_What is asked_: Convert all of the data below into a Markdown table with the columns "No." and "Line." Each row should hold a line and its number, with blank lines and pictures omitted.

Data excerpted from a collection
>>>
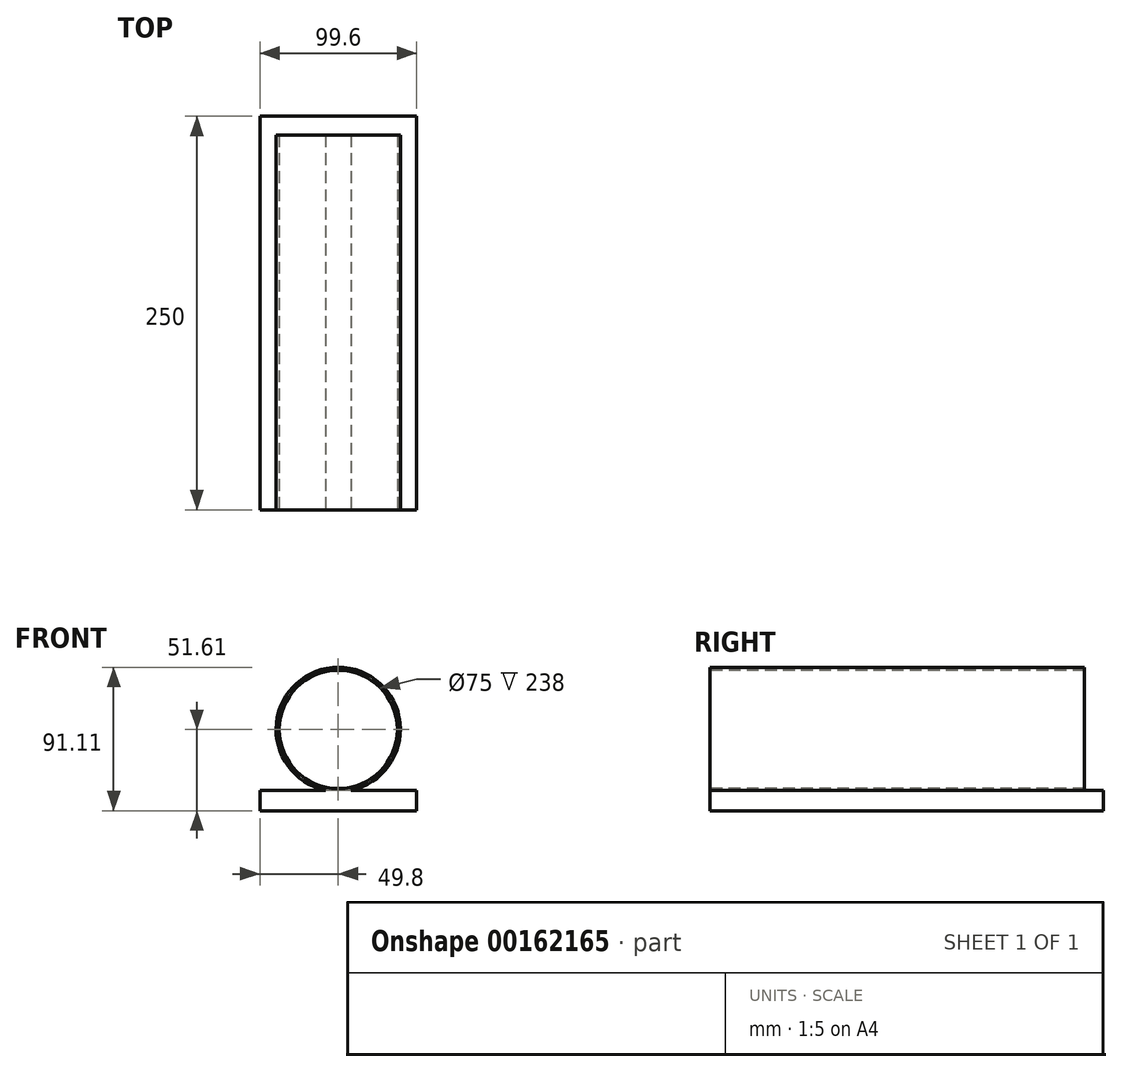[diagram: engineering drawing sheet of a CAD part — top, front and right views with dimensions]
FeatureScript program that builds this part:
annotation { "Feature Type Name" : "Feature", "Feature Type Description" : "" }
export const myFeature = defineFeature(function(context is Context, id is Id, definition is map)
    precondition{}
    {
        {
            var Q0;
            Q0=qCreatedBy(makeId("Front.planeOp"),FACE);
            var sketch = newSketch(context, id + "F0", { "sketchPlane" : qUnion([Q0])});
            skCircle(sketch, "E0", {"center": v(0, 0) * mm, "radius": 37.5 * mm});
            skCircle(sketch, "E1.0", {"center": v(0, 0) * mm, "radius": 39.5 * mm});
            skSolve(sketch);
        }
        {
            var Q0;
            Q0=makeQuery(id+"F0.imprint","IMPRINT",FACE,{"disambiguationData":[TD([[makeQuery(id+"F0.imprint","IMPRINT",EDGE,{"derivedFrom":sQuery(id+"F0.wireOp",EDGE,"E0")}),-1.0]])]});
            extrude(context, id + "F1", {"entities" : qUnion([Q0]), "oppositeDirection" : true, "depth" : 238 * mm});
        }
        {
            var Q0;
            Q0=qCreatedBy(makeId("Front.planeOp"),FACE);
            var sketch = newSketch(context, id + "F2", { "sketchPlane" : qUnion([Q0])});
            skLineSegment(sketch, "E2.bottom", {"start": v(49.8, -51.61) * mm, "end": v(-49.8, -51.61) * mm});
            skLineSegment(sketch, "E2.top", {"start": v(49.8, -38.67) * mm, "end": v(-49.8, -38.67) * mm});
            skLineSegment(sketch, "E2.left", {"start": v(49.8, -51.61) * mm, "end": v(49.8, -38.67) * mm});
            skLineSegment(sketch, "E2.right", {"start": v(-49.8, -51.61) * mm, "end": v(-49.8, -38.67) * mm});
            skPoint(sketch, "E2.middle", {"position": v(0, -45.14) * mm});
            skSolve(sketch);
        }
        {
            var Q0;
            Q0=makeQuery(id+"F2.imprint","IMPRINT",FACE,{"disambiguationData":[TD([[makeQuery(id+"F2.imprint","IMPRINT",EDGE,{"derivedFrom":sQuery(id+"F2.wireOp",EDGE,"E2.bottom")}),-1.0]])]});
            extrude(context, id + "F3", {"entities" : qUnion([Q0]), "operationType" : NewBodyOperationType.ADD, "oppositeDirection" : true, "depth" : 250 * mm});
        }
    });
<<<
_Task answer_:
| No. | Line |
|---|---|
| 1 | [diagram: engineering drawing sheet of a CAD part — top, front and right views with dimensions] |
| 2 | FeatureScript program that builds this part: |
| 3 | annotation { "Feature Type Name" : "Feature", "Feature Type Description" : "" } |
| 4 | export const myFeature = defineFeature(function(context is Context, id is Id, definition is map) |
| 5 |     precondition{} |
| 6 |     { |
| 7 |         { |
| 8 |             var Q0; |
| 9 |             Q0=qCreatedBy(makeId("Front.planeOp"),FACE); |
| 10 |             var sketch = newSketch(context, id + "F0", { "sketchPlane" : qUnion([Q0])}); |
| 11 |             skCircle(sketch, "E0", {"center": v(0, 0) * mm, "radius": 37.5 * mm}); |
| 12 |             skCircle(sketch, "E1.0", {"center": v(0, 0) * mm, "radius": 39.5 * mm}); |
| 13 |             skSolve(sketch); |
| 14 |         } |
| 15 |         { |
| 16 |             var Q0; |
| 17 |             Q0=makeQuery(id+"F0.imprint","IMPRINT",FACE,{"disambiguationData":[TD([[makeQuery(id+"F0.imprint","IMPRINT",EDGE,{"derivedFrom":sQuery(id+"F0.wireOp",EDGE,"E0")}),-1.0]])]}); |
| 18 |             extrude(context, id + "F1", {"entities" : qUnion([Q0]), "oppositeDirection" : true, "depth" : 238 * mm}); |
| 19 |         } |
| 20 |         { |
| 21 |             var Q0; |
| 22 |             Q0=qCreatedBy(makeId("Front.planeOp"),FACE); |
| 23 |             var sketch = newSketch(context, id + "F2", { "sketchPlane" : qUnion([Q0])}); |
| 24 |             skLineSegment(sketch, "E2.bottom", {"start": v(49.8, -51.61) * mm, "end": v(-49.8, -51.61) * mm}); |
| 25 |             skLineSegment(sketch, "E2.top", {"start": v(49.8, -38.67) * mm, "end": v(-49.8, -38.67) * mm}); |
| 26 |             skLineSegment(sketch, "E2.left", {"start": v(49.8, -51.61) * mm, "end": v(49.8, -38.67) * mm}); |
| 27 |             skLineSegment(sketch, "E2.right", {"start": v(-49.8, -51.61) * mm, "end": v(-49.8, -38.67) * mm}); |
| 28 |             skPoint(sketch, "E2.middle", {"position": v(0, -45.14) * mm}); |
| 29 |             skSolve(sketch); |
| 30 |         } |
| 31 |         { |
| 32 |             var Q0; |
| 33 |             Q0=makeQuery(id+"F2.imprint","IMPRINT",FACE,{"disambiguationData":[TD([[makeQuery(id+"F2.imprint","IMPRINT",EDGE,{"derivedFrom":sQuery(id+"F2.wireOp",EDGE,"E2.bottom")}),-1.0]])]}); |
| 34 |             extrude(context, id + "F3", {"entities" : qUnion([Q0]), "operationType" : NewBodyOperationType.ADD, "oppositeDirection" : true, "depth" : 250 * mm}); |
| 35 |         } |
| 36 |     }); |